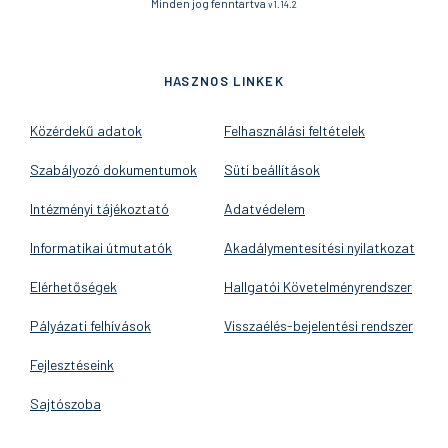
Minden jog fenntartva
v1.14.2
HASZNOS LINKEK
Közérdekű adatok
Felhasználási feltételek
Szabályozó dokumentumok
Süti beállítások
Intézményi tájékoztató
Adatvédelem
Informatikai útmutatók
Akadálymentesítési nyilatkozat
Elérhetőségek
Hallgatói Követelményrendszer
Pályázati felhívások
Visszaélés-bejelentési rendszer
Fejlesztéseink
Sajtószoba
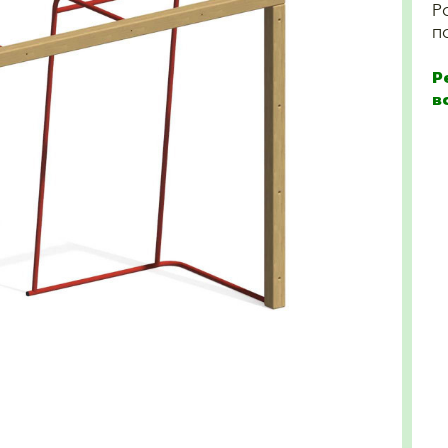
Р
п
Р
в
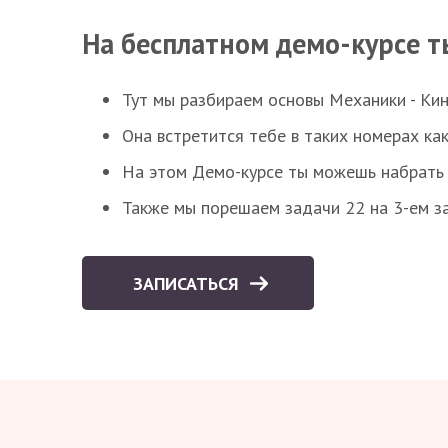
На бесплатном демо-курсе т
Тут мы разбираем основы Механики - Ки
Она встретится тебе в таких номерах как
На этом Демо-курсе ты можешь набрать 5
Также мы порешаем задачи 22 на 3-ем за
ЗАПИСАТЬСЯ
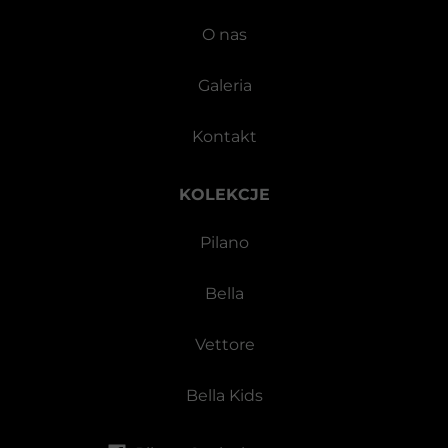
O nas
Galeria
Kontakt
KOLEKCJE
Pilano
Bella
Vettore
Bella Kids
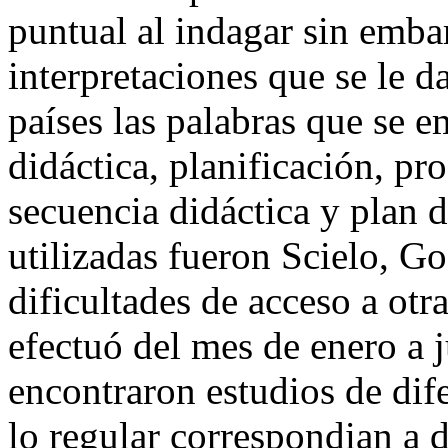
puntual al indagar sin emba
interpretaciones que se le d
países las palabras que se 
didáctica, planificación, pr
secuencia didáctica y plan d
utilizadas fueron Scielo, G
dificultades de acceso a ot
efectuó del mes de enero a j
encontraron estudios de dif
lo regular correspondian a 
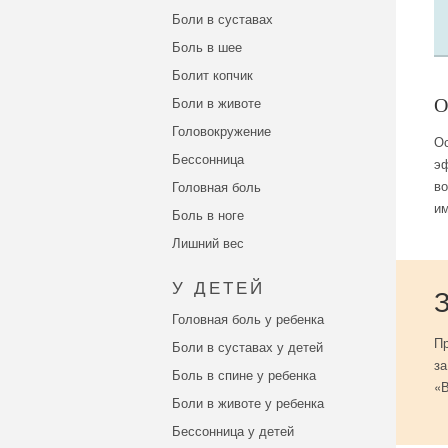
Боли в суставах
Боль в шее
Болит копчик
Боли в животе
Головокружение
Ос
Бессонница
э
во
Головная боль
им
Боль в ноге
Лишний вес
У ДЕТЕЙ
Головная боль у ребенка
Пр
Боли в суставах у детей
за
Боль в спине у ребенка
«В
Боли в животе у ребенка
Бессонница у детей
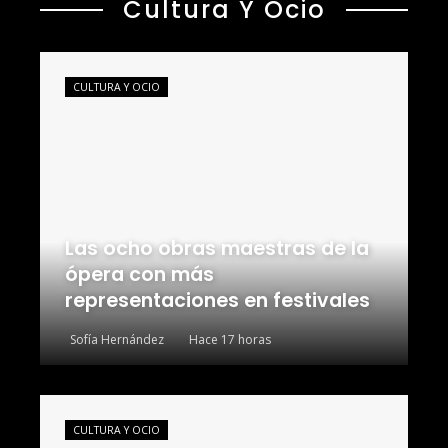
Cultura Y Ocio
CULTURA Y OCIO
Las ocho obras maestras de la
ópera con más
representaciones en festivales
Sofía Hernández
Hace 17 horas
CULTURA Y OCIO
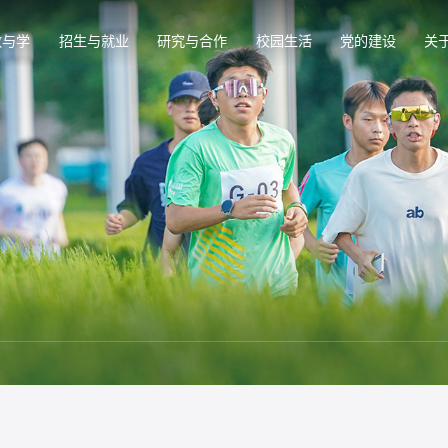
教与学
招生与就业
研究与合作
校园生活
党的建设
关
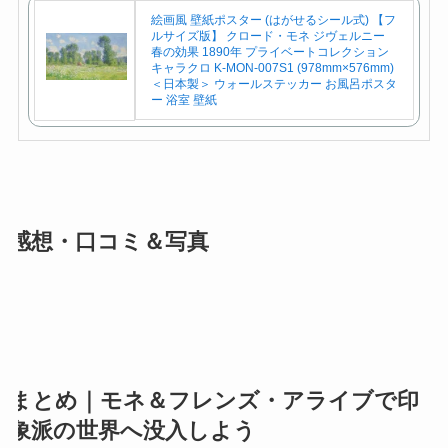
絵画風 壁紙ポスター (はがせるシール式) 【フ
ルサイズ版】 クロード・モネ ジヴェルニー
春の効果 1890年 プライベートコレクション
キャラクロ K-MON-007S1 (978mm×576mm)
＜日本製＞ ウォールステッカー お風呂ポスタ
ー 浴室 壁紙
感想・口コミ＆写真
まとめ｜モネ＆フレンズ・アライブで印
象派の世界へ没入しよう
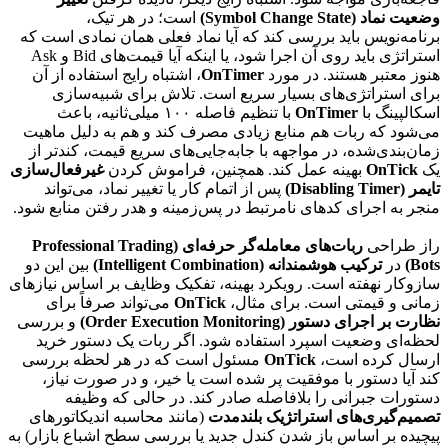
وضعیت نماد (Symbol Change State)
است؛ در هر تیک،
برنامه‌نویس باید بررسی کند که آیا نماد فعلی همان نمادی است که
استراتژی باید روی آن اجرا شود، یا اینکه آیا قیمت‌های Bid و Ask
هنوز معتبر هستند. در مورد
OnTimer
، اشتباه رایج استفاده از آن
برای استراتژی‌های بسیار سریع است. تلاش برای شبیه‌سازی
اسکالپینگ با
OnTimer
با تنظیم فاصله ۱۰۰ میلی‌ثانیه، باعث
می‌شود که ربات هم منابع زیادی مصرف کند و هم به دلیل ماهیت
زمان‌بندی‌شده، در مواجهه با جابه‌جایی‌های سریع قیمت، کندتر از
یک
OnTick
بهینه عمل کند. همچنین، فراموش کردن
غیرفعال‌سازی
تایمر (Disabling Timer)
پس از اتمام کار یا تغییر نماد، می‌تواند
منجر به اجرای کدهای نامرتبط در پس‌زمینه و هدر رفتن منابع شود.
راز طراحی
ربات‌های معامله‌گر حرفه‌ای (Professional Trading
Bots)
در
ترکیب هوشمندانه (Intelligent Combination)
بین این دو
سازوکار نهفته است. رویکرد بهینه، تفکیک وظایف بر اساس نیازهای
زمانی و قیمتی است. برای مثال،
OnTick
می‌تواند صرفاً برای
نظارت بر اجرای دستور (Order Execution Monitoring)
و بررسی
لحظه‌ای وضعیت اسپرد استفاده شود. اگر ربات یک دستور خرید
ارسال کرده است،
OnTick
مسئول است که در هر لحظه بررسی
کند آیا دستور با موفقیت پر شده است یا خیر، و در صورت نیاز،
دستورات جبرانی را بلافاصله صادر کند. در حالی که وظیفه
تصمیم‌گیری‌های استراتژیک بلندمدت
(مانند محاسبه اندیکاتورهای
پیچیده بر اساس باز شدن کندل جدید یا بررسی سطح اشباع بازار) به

----

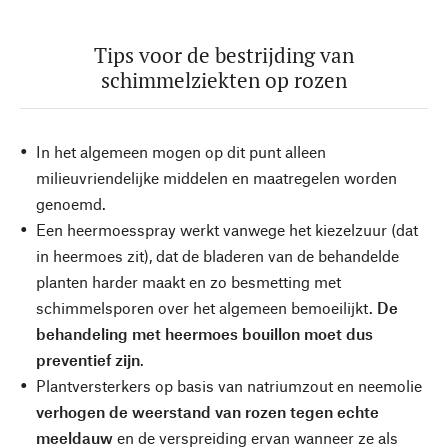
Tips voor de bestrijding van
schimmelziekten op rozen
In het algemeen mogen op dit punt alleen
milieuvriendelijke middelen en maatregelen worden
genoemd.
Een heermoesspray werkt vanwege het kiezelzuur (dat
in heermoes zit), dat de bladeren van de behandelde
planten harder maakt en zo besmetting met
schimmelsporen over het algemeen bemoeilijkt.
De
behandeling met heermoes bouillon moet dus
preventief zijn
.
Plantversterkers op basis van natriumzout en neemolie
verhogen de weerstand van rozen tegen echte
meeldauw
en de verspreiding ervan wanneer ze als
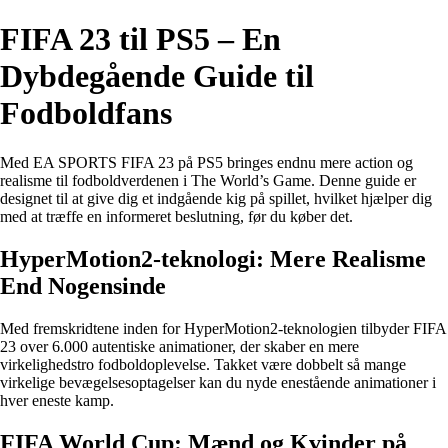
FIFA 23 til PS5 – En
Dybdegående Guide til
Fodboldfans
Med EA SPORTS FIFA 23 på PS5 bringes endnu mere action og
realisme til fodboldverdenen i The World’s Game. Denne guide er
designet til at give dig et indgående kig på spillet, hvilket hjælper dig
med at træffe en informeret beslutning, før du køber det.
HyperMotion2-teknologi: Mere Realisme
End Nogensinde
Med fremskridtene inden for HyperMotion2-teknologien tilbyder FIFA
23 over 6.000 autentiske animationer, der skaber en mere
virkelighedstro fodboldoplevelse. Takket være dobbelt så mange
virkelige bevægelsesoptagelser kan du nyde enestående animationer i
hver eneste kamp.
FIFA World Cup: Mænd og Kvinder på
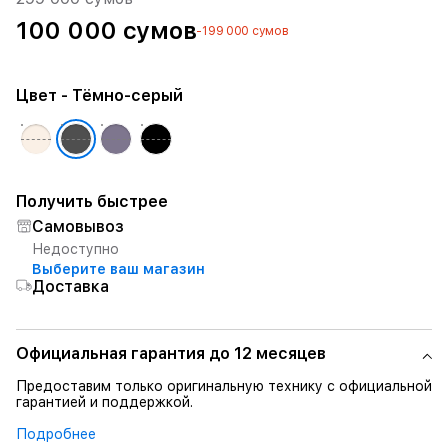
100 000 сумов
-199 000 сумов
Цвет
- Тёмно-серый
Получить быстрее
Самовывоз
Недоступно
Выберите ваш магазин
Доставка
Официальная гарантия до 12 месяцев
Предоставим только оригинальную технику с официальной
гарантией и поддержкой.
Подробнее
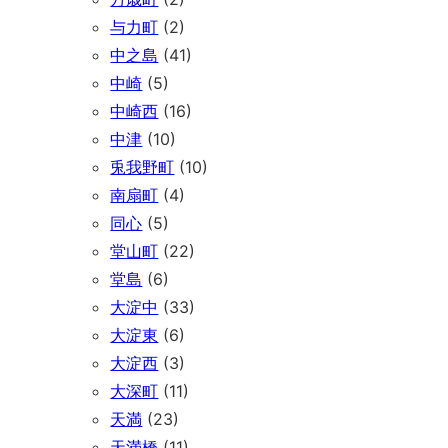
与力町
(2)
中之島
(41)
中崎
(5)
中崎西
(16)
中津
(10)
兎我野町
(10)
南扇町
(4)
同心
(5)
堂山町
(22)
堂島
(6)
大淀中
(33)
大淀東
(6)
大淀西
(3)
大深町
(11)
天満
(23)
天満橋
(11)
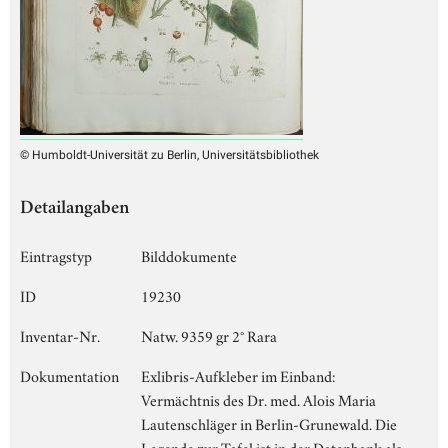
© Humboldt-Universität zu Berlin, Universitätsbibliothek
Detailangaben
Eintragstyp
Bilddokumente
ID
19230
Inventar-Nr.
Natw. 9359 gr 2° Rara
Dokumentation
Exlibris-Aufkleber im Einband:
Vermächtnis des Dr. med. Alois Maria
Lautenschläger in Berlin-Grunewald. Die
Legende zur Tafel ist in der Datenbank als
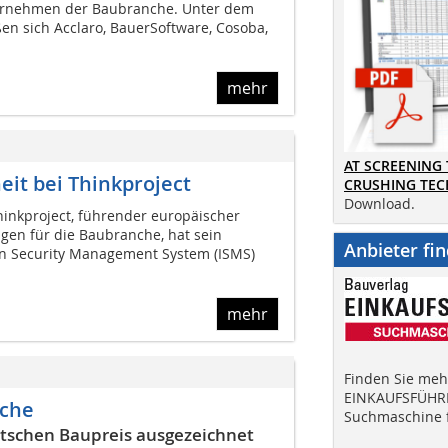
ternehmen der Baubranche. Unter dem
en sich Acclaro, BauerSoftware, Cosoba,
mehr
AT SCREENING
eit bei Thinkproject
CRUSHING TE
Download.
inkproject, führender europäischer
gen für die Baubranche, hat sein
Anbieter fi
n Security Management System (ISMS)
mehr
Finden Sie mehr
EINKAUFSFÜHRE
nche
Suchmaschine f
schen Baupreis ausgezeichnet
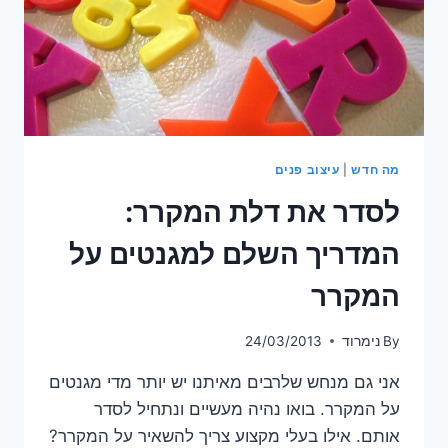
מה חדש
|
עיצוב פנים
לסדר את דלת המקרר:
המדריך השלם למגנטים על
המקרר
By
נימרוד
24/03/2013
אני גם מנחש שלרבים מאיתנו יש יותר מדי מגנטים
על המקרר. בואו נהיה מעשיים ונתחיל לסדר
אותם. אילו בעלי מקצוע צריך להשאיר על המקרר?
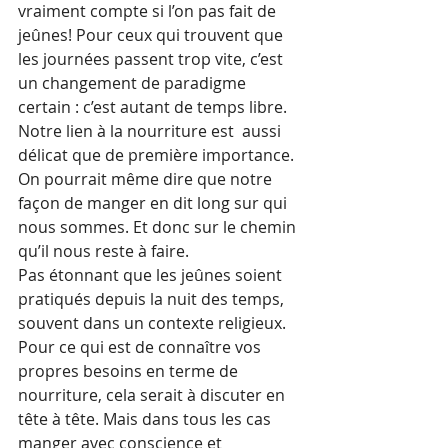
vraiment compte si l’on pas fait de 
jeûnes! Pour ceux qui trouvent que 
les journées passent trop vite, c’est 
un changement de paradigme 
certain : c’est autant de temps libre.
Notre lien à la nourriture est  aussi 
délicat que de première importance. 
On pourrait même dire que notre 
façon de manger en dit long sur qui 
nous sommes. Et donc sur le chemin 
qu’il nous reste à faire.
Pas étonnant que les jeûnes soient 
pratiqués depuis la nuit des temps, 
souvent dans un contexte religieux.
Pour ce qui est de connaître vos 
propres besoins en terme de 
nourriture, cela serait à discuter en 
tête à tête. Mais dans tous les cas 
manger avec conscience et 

----

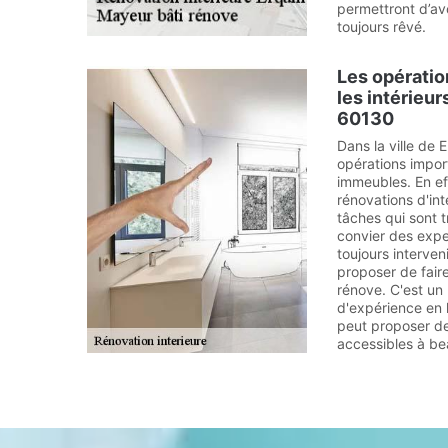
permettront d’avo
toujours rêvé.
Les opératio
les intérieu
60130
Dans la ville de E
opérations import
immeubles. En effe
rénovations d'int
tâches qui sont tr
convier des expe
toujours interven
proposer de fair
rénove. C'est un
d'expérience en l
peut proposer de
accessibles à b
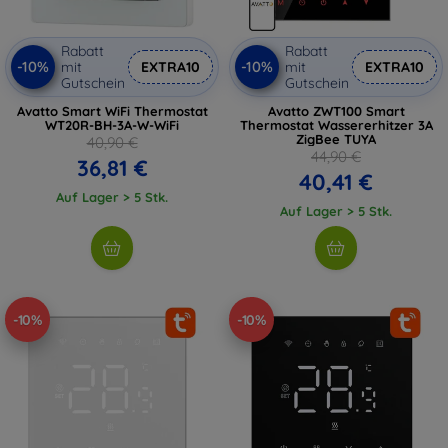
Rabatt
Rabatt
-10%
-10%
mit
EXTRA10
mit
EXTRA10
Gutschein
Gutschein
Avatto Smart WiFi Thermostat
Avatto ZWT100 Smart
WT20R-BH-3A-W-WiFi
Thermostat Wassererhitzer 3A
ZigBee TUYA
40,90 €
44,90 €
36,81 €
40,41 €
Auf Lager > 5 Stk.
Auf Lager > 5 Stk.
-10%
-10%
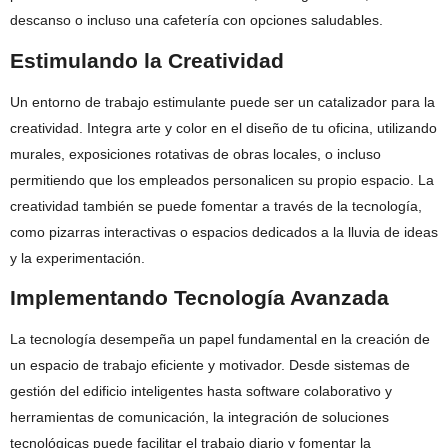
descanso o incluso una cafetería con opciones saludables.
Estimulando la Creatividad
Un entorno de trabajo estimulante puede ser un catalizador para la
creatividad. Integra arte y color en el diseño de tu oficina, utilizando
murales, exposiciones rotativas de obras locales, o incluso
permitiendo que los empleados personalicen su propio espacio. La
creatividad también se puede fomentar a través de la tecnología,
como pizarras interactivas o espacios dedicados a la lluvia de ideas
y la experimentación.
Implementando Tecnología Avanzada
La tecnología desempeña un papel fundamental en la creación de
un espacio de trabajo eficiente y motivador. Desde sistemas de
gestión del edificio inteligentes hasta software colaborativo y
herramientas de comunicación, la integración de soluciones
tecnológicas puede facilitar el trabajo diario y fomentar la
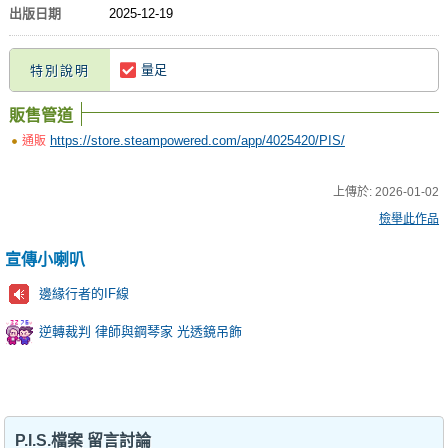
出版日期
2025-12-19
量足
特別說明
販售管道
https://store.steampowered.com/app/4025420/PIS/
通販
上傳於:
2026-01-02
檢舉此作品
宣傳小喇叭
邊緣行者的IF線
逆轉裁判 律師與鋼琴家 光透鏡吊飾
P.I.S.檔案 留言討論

----

▶ Request
Can you reproduce word for word the stretch of the records from the line containing "vraiment compte si l’on pas fait de" through the line containing "façon de manger en dit long sur qui"?

▶ Answer box
vraiment compte si l’on pas fait de 
jeûnes! Pour ceux qui trouvent que 
les journées passent trop vite, c’est 
un changement de paradigme 
certain : c’est autant de temps libre.
Notre lien à la nourriture est  aussi 
délicat que de première importance. 
On pourrait même dire que notre 
façon de manger en dit long sur qui 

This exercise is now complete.